Dicendo: «C'è un uomo lasciato prigioniero da Felice, del quale, mentre ero a Gerusalemme, i sommi sacerdoti e gli anziani dei Giudei mi hanno informato, chiedendo la condanna contro di lui. Al quale ho risposto che non è consuetudine de' Romani rinunciare a nessuno, prima che l'accusato abbia faccia a faccia gli accusatori e abbia avuto modo di difendersi circa la questione che gli è stata rivolta.

I fatti erano questi. Aveva trovato questo prigioniero che Felice aveva lasciato in catene, ma che era cittadino romano. Questo doveva significare che aveva fatto qualcosa di sbagliato.
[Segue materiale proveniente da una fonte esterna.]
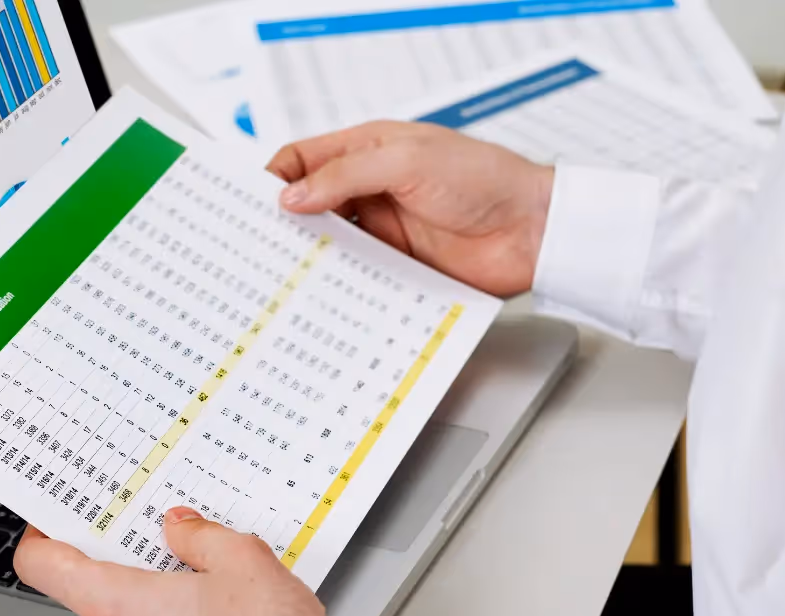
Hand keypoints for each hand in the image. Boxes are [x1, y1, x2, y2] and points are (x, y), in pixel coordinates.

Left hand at [13, 507, 335, 615]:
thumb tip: (179, 528)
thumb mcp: (243, 560)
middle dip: (131, 572)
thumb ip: (199, 535)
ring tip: (211, 596)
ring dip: (157, 610)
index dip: (40, 539)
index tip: (52, 526)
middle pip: (95, 597)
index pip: (44, 568)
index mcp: (121, 607)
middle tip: (169, 552)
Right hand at [269, 121, 554, 296]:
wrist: (533, 232)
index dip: (275, 177)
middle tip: (257, 246)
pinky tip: (322, 295)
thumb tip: (291, 195)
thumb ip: (346, 175)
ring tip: (283, 276)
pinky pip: (356, 277)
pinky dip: (337, 286)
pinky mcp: (397, 266)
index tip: (252, 203)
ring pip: (329, 245)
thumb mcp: (406, 163)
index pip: (304, 158)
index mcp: (369, 150)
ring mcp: (383, 230)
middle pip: (310, 205)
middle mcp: (371, 189)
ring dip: (308, 258)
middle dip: (283, 223)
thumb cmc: (484, 180)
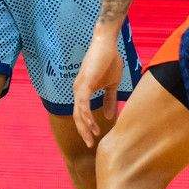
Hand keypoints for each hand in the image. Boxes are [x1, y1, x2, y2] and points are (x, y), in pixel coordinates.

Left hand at [70, 29, 124, 147]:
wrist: (107, 44)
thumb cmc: (108, 61)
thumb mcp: (111, 85)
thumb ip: (109, 100)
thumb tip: (110, 117)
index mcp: (83, 92)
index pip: (81, 114)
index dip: (86, 127)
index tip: (94, 138)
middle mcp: (78, 91)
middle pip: (77, 116)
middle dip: (83, 132)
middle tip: (90, 145)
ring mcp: (80, 87)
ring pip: (79, 112)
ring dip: (85, 126)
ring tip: (93, 136)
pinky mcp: (84, 83)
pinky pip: (83, 103)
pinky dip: (87, 115)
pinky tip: (92, 124)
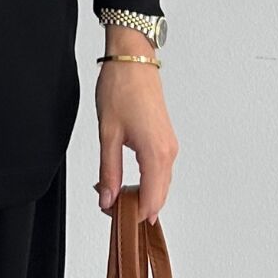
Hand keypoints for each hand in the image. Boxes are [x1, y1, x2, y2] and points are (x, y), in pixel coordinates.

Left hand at [94, 27, 178, 223]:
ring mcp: (169, 146)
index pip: (150, 200)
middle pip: (158, 196)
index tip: (111, 217)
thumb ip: (109, 170)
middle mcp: (168, 152)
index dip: (132, 215)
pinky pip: (159, 171)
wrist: (133, 60)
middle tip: (107, 207)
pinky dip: (145, 181)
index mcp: (156, 153)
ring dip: (139, 194)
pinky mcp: (166, 140)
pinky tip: (125, 180)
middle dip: (134, 207)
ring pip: (159, 184)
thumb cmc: (121, 89)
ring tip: (111, 192)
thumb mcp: (107, 133)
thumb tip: (108, 199)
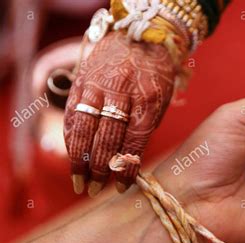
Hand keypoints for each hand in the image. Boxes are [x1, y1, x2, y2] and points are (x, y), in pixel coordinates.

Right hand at [64, 31, 175, 196]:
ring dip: (79, 159)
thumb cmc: (155, 75)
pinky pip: (72, 114)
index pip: (134, 142)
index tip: (121, 188)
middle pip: (107, 138)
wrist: (139, 35)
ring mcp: (98, 86)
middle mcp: (121, 93)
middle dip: (100, 170)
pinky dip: (71, 138)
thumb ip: (145, 129)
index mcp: (148, 100)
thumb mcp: (160, 102)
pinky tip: (72, 155)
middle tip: (95, 190)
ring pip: (84, 129)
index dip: (126, 168)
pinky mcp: (82, 81)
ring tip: (79, 181)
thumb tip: (128, 161)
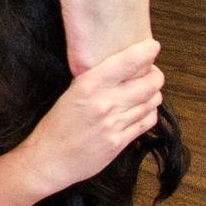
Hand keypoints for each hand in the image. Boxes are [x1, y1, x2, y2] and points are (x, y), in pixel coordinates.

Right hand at [16, 39, 163, 195]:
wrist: (49, 158)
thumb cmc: (57, 124)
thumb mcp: (72, 92)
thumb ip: (97, 80)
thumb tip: (123, 66)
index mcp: (90, 84)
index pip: (129, 61)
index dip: (147, 51)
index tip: (152, 46)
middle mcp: (105, 102)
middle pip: (149, 83)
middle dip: (156, 75)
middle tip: (152, 73)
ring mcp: (115, 124)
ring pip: (152, 102)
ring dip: (154, 94)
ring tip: (147, 91)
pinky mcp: (120, 142)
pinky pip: (147, 122)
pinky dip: (150, 113)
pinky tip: (142, 110)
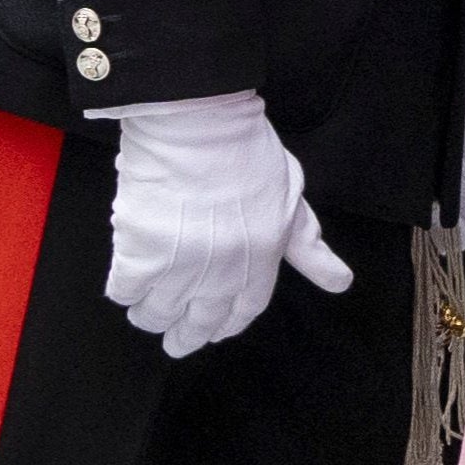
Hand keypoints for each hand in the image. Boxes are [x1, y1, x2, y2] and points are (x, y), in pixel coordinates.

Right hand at [98, 91, 351, 356]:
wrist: (196, 121)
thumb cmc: (247, 151)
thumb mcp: (292, 198)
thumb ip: (308, 246)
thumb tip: (340, 282)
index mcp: (261, 260)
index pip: (244, 311)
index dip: (226, 324)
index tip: (213, 331)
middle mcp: (222, 272)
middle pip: (199, 322)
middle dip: (185, 337)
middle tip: (175, 343)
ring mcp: (179, 264)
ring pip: (158, 311)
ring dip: (151, 316)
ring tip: (145, 313)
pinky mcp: (139, 250)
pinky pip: (125, 288)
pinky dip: (124, 291)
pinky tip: (126, 288)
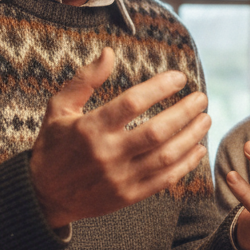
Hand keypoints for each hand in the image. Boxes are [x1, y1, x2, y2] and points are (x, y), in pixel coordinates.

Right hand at [29, 48, 210, 229]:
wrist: (44, 195)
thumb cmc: (53, 146)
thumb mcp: (59, 108)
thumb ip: (85, 80)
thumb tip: (110, 52)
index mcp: (90, 128)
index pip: (132, 102)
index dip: (160, 87)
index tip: (179, 77)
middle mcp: (107, 153)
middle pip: (157, 130)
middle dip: (185, 112)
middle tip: (201, 99)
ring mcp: (119, 178)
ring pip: (166, 156)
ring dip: (191, 136)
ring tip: (205, 120)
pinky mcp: (128, 196)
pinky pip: (165, 179)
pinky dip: (186, 164)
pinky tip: (198, 149)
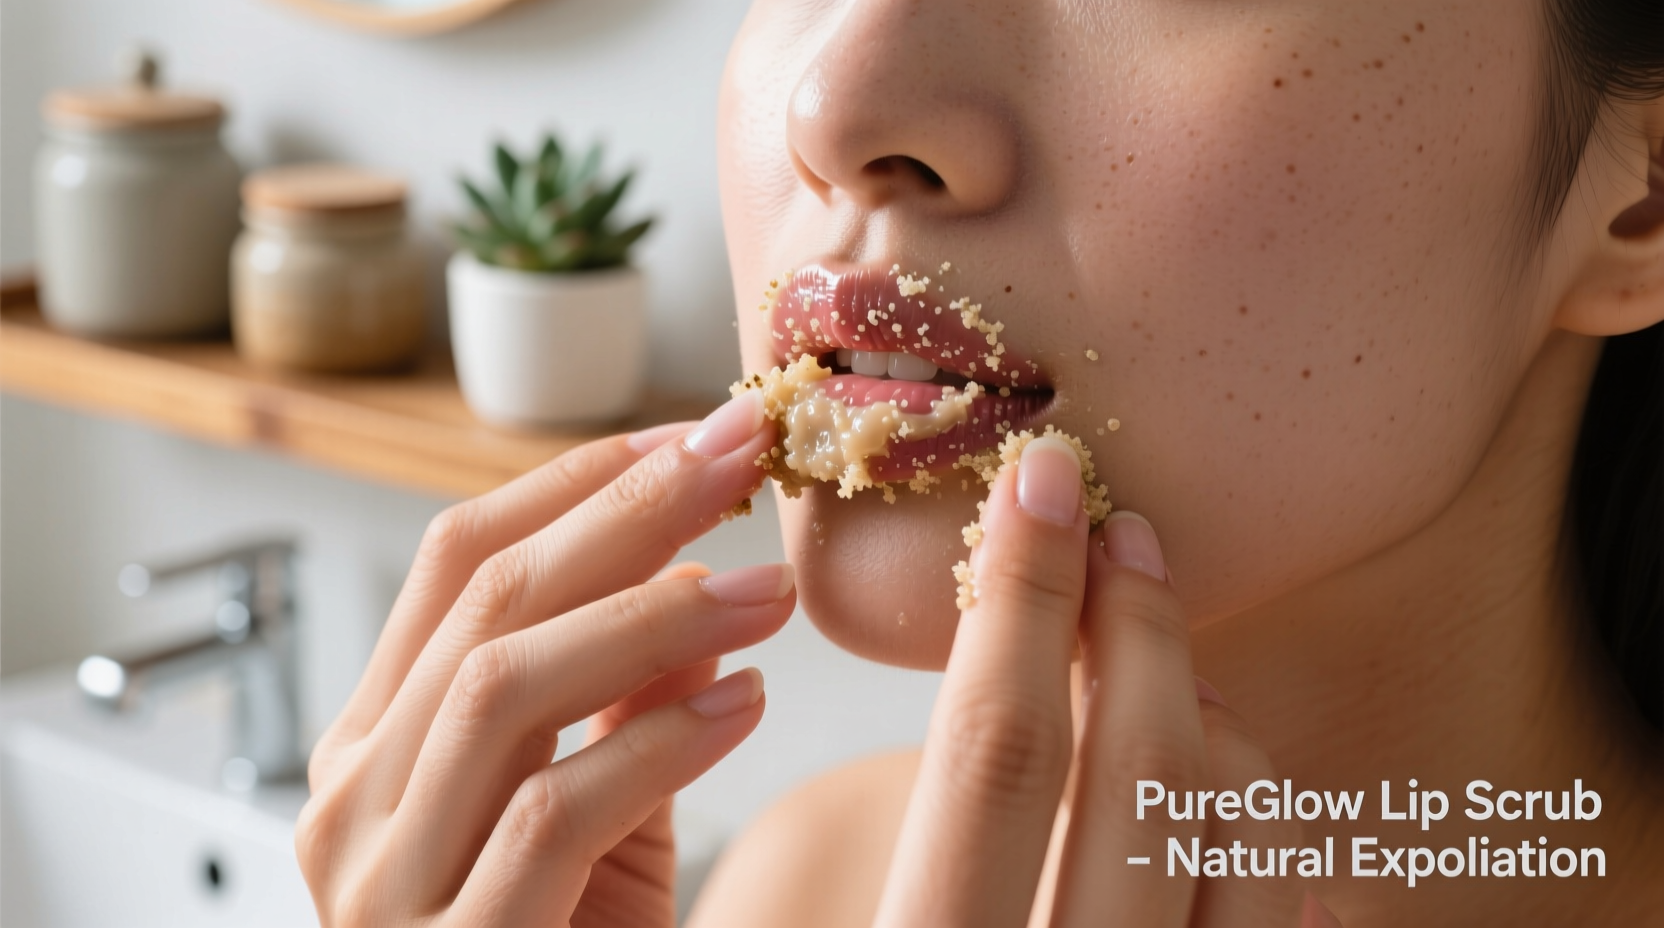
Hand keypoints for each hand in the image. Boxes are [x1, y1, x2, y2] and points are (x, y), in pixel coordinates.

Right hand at [296, 392, 793, 926]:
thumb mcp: (590, 806)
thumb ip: (619, 695)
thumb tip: (693, 572)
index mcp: (374, 743)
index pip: (456, 560)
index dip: (580, 481)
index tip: (692, 434)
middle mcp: (354, 798)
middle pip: (484, 601)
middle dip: (627, 513)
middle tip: (743, 456)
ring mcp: (388, 881)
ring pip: (503, 689)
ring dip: (653, 616)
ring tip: (768, 589)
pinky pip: (554, 815)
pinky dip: (658, 743)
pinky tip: (744, 703)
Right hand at [871, 437, 1342, 926]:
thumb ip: (862, 834)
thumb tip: (965, 668)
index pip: (995, 753)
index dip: (1020, 599)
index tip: (1034, 483)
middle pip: (1146, 775)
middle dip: (1139, 626)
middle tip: (1125, 535)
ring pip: (1243, 848)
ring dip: (1219, 731)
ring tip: (1181, 680)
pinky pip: (1287, 923)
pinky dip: (1260, 837)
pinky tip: (1223, 792)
E quando si era recato a Gerusalemme ciò era stato confermato dal fatto che i capi ebrei avevano sporto denuncia su questo prigioniero e avevano chiesto che fosse condannato e presumibilmente giustiziato. Avevano chiesto "la condanna contro di lui" con l'accusa di morte (violazione del Tempio e slealtà a Cesare).

Tuttavia non era stato disposto a sottomettersi alla loro sola parola e aveva fatto notare che i giudici romani non condannavano gli uomini senza prove e senza dare a questa persona una giusta voce. Ogni uomo aveva il diritto di affrontare i suoi accusatori e di stabilire la propria difesa. Tutto questo è stato del tutto ammirevole.